“Pump and dump” is back!
The old boiler-room scam of pitching nearly worthless “penny” stocks for a quick profit (for the brokers) has make a comeback, not that anyone missed it.
Like most quick-profit swindles, pump and dump relies upon the buyers thinking that the sellers have special inside information. They need to 1) act now and 2) buy no-name stocks that have a scintillating potential for huge profits.
In the past, pump and dump relied upon unsavory teams of brokers manning phone banks to lure suckers into their schemes. But in the Internet age, there are so many more ways to reach people through email, social media and phones, that the boiler-room guys have to be pleased as punch with the new opportunities to scam a whole new generation.
Now that these swindlers have new cyber-tools to spam your email box and other access points, they are back in business in full force. According to FINRA, the self-regulator of the securities industry, a new wave of pump and dump operations is “back in high gear.” This is what FINRA said in a recentInvestor Alert:
“The latest McAfee Threats Report confirms a steep rise in spam email linked to bogus “pump-and-dump” stock schemes designed to trick unsuspecting investors. For years, fraudsters have used large-scale email pushes (what most of us call junk email, or spam) to lure potential victims into investment scams. Many of these emails tout a company’s stock—typically small, so-called “microcap” companies—through false and misleading statements to the marketplace.
These false claims could also be made on social media such as Facebook FB +0.89% and Twitter, as well as on bulletin boards and chat room pages. Often the promoters will claim to have “inside” information about an impending development, or to use an “infallible” system that uses a combination of economic and stock market data to pick stocks. Some purport to allow investors to capitalize on a new technology, strike it rich in an emerging economy, or market-time their way to huge profits. Subject lines and short messages are designed to quickly pique interest and lure investors into buying the stock—all with the goal of creating a run-up in price.

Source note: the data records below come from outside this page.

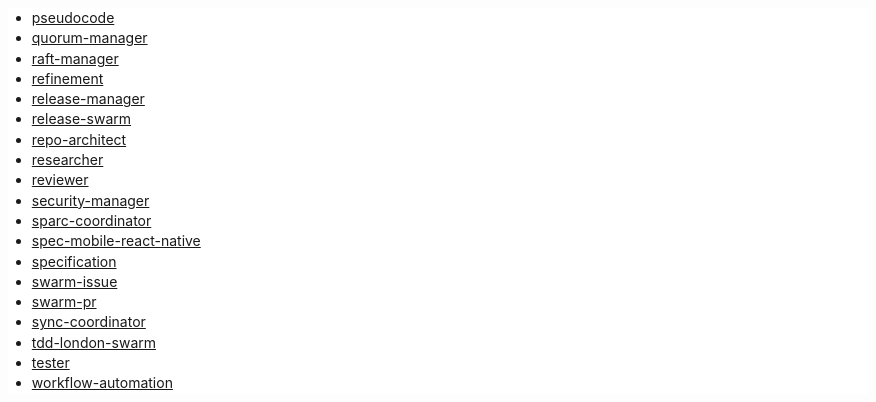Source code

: - [pseudocode](../../../reference/agents/sparc/pseudocode.md)
- [quorum-manager](../../../reference/agents/consensus/quorum-manager.md)
- [raft-manager](../../../reference/agents/consensus/raft-manager.md)
- [refinement](../../../reference/agents/sparc/refinement.md)
- [release-manager](../../../reference/agents/github/release-manager.md)
- [release-swarm](../../../reference/agents/github/release-swarm.md)
- [repo-architect](../../../reference/agents/github/repo-architect.md)
- [researcher](../../../reference/agents/core/researcher.md)
- [reviewer](../../../reference/agents/core/reviewer.md)
- [security-manager](../../../reference/agents/consensus/security-manager.md)
- [sparc-coordinator](../../../reference/agents/templates/sparc-coordinator.md)
- [spec-mobile-react-native](../../../reference/agents/specialized/mobile/spec-mobile-react-native.md)
- [specification](../../../reference/agents/sparc/specification.md)
- [swarm-issue](../../../reference/agents/github/swarm-issue.md)
- [swarm-pr](../../../reference/agents/github/swarm-pr.md)
- [sync-coordinator](../../../reference/agents/github/sync-coordinator.md)
- [tdd-london-swarm](../../../reference/agents/testing/unit/tdd-london-swarm.md)
- [tester](../../../reference/agents/core/tester.md)
- [workflow-automation](../../../reference/agents/github/workflow-automation.md)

In reality, the fraudsters sending these emails are often paid promoters or company insiders who stand to gain by selling their shares after the stock price is “pumped” up by the buying frenzy that they create through the mass email push. Once these fraudsters “dump” their shares by selling them and stop hyping the stock, the price typically falls dramatically—and investors lose their money or are left with worthless, or near worthless, stock.”
The best way to avoid getting stung by these flim-flams? If something looks like spam and is too good to be true, route it to your spam can. That’s where it belongs.